I have never tried boiling or steaming. Steaming, I'm told, can mess with the color but I have no personal experience in the matter. One common way to boil is set a tub of water on your grill or other outdoor fire.

Also just fyi, Lumberjocks is a "forum". A forum may have sub-forums, like "Woodturning forum". If you begin a discussion it's called a "thread" or "topic". So you post a thread, you cannot post a forum. Seen this popping up a lot lately and thought I would mention it.


----------



## Wildwood (Jul 22, 2012)

Normally would link an article over at woodturning online but they are no longer there. So here are couple articles:

http://www.woodturningvideosplus.com/boiling-protocol.html

http://www.woodturningvideosplus.com/boiling-green-wood.html

I liked these articles until he got down to wanting to use Pentacryl. Not sure he ever got round to using the stuff.

There are no real guidelines written in stone to follow so lot of trial & error until gain experience. Even Steven admits no rules of thumb to follow.
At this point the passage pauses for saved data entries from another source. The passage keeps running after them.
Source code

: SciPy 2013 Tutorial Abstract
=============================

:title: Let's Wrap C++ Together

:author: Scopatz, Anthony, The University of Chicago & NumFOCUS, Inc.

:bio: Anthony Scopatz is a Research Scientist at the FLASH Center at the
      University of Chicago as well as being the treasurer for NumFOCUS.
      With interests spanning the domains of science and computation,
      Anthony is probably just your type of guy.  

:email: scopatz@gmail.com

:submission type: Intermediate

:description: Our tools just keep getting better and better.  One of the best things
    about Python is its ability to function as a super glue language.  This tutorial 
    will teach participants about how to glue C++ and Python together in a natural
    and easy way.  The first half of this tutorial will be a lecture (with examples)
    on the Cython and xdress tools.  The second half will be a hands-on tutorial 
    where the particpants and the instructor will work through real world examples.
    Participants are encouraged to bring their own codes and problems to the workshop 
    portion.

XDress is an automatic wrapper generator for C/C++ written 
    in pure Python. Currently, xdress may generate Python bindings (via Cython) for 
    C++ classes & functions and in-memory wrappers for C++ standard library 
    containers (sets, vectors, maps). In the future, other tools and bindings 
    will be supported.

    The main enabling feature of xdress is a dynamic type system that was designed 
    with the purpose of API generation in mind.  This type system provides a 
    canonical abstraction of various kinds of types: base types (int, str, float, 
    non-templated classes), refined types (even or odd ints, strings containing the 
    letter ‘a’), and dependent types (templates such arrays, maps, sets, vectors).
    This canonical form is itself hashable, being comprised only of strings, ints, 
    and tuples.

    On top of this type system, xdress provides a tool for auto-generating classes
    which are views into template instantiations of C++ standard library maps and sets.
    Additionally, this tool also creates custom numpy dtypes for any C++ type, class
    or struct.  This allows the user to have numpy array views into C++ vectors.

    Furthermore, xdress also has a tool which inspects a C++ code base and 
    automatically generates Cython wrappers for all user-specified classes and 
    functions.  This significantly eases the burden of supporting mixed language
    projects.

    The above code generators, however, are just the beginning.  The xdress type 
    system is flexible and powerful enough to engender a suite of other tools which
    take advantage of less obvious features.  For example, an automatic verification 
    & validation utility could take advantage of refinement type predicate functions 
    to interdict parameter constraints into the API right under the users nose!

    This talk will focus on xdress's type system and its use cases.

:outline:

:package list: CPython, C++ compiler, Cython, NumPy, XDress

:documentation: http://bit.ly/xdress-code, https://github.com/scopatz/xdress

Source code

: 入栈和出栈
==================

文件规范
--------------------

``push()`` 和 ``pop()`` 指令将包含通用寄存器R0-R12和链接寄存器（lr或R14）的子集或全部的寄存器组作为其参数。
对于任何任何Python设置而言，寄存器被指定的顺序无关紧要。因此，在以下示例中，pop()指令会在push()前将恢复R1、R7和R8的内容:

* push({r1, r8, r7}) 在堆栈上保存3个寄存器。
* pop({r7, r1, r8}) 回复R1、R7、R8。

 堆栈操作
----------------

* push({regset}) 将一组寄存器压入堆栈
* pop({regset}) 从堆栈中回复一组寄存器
Whether boil or soak wood in alcohol there is a learning curve and extra expense for supplies and equipment. Although boiling not to the same degree as soaking blanks in alcohol. Water in wood dilutes your alcohol over time. Just throw the water when done!

JMHO, best op for drying bowl blanks is a simple box kiln with light bulb and fan to keep air moving. This method also has a learning curve but once set up go too go! many turners have their llights & fan on a timer so cycles on and off autmatically. No, do not have one procrastination and space the only reason.


----------